According to Luxembourg Bio-Technology proprietary synthetic process, acetic acid is not used during the Oxyma Pure ® production, therefore no termination occurs during the synthesis.
| SPPS | Solution | |
| Coupling reagent | DIC, TBEC | DIC, EDC-HCl, TBEC, DCC |
| Protection | Fmoc/tBu | Fmoc/tBu, Z/tBu, Boc/Bn |
| Solvent | DMF, NBP, NOP, NMP, Me-THF, NBP-EtOAc (1:4), DMSO/2-Me-THF (2:8), DMSO/EtOAc (1:9), γ-Valerolactone (GVL) | DMF, Polar clean® |
| Stoichiometry (a) | AA-OxymaPure-Carbodiimide 3:3:3 | Protected-AA-EDC·HCl-OxymaPure |
| Fmoc Deprotection | 20% piperidine in DMF | |
| Coupling time | 2-5 min (microwave, heating), 30 min-1h RT | |
| Linker | Wang, Rink Amide, Sieber Amide, Ramage Amide, SASRIN, 2-CTC | - |
| Resin | Polystyrene (PS), TentaGel, Polyethylenglycol (PEG)-PS, ChemMatrix®, Li-resin | - |
a In both SPPS and in solution, the coupling can be carried out using in-situ activation or pre-activation.

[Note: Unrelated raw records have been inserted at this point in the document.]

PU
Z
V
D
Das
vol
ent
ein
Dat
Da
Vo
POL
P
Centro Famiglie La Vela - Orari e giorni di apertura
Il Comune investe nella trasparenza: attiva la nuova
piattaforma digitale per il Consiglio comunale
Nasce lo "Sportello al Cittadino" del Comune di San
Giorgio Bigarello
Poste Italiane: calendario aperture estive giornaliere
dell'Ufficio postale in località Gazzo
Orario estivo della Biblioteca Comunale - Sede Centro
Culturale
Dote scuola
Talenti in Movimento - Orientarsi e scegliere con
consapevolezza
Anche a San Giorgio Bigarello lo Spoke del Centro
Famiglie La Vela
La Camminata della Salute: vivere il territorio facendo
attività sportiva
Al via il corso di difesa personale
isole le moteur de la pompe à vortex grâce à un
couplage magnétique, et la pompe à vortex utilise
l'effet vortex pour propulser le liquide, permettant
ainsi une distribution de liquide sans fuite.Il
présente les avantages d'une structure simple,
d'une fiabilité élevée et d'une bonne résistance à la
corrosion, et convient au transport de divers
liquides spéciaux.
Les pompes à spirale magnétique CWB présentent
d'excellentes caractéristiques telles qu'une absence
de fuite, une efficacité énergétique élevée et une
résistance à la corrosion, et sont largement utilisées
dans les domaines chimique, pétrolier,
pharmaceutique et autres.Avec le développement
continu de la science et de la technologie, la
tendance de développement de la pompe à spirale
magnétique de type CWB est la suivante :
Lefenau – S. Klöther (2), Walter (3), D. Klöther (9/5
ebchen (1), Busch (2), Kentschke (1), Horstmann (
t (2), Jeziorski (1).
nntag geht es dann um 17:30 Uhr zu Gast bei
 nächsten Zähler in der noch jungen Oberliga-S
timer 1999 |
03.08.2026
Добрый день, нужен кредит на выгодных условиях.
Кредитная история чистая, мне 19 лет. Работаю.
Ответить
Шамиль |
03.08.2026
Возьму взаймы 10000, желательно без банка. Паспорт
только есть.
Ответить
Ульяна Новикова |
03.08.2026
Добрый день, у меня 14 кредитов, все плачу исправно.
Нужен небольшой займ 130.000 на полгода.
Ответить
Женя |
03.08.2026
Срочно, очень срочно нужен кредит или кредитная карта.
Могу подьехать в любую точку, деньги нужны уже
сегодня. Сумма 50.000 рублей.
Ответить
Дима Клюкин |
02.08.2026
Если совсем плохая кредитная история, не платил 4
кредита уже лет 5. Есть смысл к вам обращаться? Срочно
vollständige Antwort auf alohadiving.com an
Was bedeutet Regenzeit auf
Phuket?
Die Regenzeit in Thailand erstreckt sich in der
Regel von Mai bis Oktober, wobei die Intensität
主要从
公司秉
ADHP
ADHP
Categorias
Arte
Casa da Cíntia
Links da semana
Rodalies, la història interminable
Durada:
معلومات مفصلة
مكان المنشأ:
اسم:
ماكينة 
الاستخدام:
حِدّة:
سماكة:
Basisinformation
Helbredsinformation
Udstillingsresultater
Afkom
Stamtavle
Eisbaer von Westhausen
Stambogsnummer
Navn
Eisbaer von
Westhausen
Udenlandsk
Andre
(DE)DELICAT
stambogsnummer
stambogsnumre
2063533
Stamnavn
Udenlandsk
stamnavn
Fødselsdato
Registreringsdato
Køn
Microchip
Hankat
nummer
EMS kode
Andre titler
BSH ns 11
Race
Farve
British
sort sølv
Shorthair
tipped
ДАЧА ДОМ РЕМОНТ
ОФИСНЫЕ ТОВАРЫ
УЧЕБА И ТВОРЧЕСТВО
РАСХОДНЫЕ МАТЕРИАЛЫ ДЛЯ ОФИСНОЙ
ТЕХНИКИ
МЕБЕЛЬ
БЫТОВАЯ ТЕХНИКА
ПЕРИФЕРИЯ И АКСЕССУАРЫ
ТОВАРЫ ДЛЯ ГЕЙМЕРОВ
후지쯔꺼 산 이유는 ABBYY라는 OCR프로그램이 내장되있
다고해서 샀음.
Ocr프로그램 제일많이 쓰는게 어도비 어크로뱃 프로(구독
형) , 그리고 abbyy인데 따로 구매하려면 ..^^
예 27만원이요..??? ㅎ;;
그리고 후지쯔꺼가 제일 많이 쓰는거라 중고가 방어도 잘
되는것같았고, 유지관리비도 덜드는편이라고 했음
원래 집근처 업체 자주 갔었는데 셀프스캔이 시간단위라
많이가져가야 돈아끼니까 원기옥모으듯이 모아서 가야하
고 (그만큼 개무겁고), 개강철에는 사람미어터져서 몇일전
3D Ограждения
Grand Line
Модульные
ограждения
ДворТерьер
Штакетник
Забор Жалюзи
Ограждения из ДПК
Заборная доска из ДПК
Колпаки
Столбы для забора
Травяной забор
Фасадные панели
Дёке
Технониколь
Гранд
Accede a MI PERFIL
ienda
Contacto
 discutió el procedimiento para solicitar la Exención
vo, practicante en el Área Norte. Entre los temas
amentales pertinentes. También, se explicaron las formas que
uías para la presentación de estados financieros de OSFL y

In the in-situ mode, the protected amino acid and the OxymaPure are first added to the amino peptide and then the carbodiimide is added.
In the pre-activation mode, the protected amino acid, the OxymaPure, and the carbodiimide are left to react for 2-5 min and then the mixture is added to the amino component.
When possible the in-situ activation renders better yields. For the incorporation of protected Cys is better to use preactivation to minimize racemization.
Combination of OxymaPure® with other coupling reagents
To improve the efficiency of HBTU and PyBOP, it is recommended to add OxymaPure® to the reaction. In this case, the active specie will be the OxymaPure ester which is more reactive than the OBt ester.
OxymaPure® Compatibility with automated synthesis
OxymaPure® is compatible for use in automated synthesizers including microwave-assisted synthesis. OxymaPure®/DIC combination is stable at 900C of microwave conditions.